A numerical score between 0-5 is assigned as a rough measure of study design/reporting quality (0 being weakest and 5 being strongest). This number is based on a well-established, validated scale developed by Jadad et al. (Jadad AR, Moore RA, Carroll D, et al. Assessing the quality of reports of randomized clinical trials: is blinding necessary? Controlled Clinical Trials 1996;17[1]:1-12). This calculation does not account for all study elements that may be used to assess quality (other aspects of study design/reporting are addressed in the "Evidence Discussion" sections of monographs).

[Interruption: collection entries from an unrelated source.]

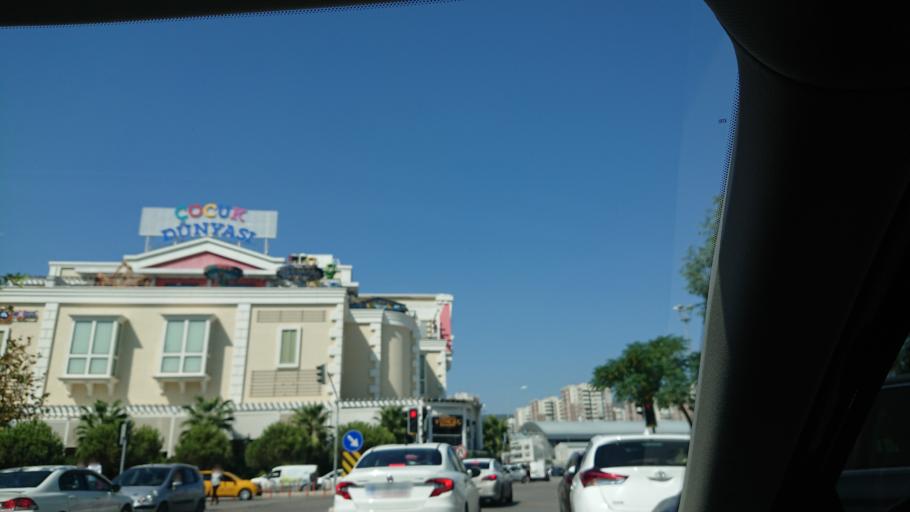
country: TR
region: Izmir
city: Karsiyaka
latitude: 38.4720
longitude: 27.0755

  • A Jadad score is calculated using the seven items in the table below. The first five items are indications of good quality, and each counts as one point towards an overall quality score. The final two items indicate poor quality, and a point is subtracted for each if its criteria are met. The range of possible scores is 0 to 5. (P = Pending Verification)
Jadad Score Calculation  
Item Score
Was the study described as randomized (this includes words such as randomly, random, and randomization)? 0/1
Was the method used to generate the sequence of randomization described and appropriate (table of random numbers, computer-generated, etc)? 0/1
Was the study described as double blind? 0/1
Was the method of double blinding described and appropriate (identical placebo, active placebo, dummy, etc)? 0/1
Was there a description of withdrawals and dropouts? 0/1
Deduct one point if the method used to generate the sequence of randomization was described and it was inappropriate (patients were allocated alternately, or according to date of birth, hospital number, etc). 0/-1
Deduct one point if the study was described as double blind but the method of blinding was inappropriate (e.g., comparison of tablet vs. injection with no double dummy). 0/-1
Magnitude of Benefit

This summarizes how strong a benefit is: small, medium, large, or none. If results are not statistically significant "NA" for "not applicable" is entered. In order to be consistent in defining small, medium, and large benefits across different studies and monographs, Natural Standard defines the magnitude of benefit in terms of the standard deviation (SD) of the outcome measure. Specifically, the benefit is considered (P = Pending Verification):

  • Large: if >1 SD
  • Medium: if 0.5 to 0.9 SD
  • Small: if 0.2 to 0.4 SD

In many cases, studies do not report the standard deviation of change of the outcome measure. However, the change in the standard deviation of the outcome measure (also known as effect size) can be calculated, and is derived by subtracting the mean (or mean difference) in the placebo/control group from the mean (or mean difference) in the treatment group, and dividing that quantity by the pooled standard deviation (Effect size=[Mean Treatment - Mean Placebo]/SDp).

Absolute Risk Reduction

This describes the difference between the percent of people in the control/placebo group experiencing a specific outcome (control event rate), and the percent of people in the experimental/therapy group experiencing that same outcome (experimental event rate). Mathematically, Absolute risk reduction (ARR) equals experimental event rate minus control event rate. ARR is better able to discriminate between large and small treatment effects than relative risk reduction (RRR), a calculation that is often cited in studies ([control event rate – experimental event rate]/control event rate). Many studies do not include adequate data to calculate the ARR, in which cases "NA" is entered into this column. (P = Pending Verification)

Number Needed to Treat

This is the number of patients who would need to use the therapy under investigation, for the period of time described in the study, in order for one person to experience the specified benefit. It is calculated by dividing the Absolute Risk Reduction into 1 (1/ARR). (P = Pending Verification)

Comments

When appropriate, this brief section may comment on design flaws (inadequately described subjects, lack of blinding, brief follow-up, not intention-to treat, etc.), notable study design elements (crossover, etc.), dosing, and/or specifics of study group/sub-groups (age, gender, etc). More detailed description of studies is found in the "Evidence Discussion" section that follows the "Evidence Table" in Natural Standard monographs.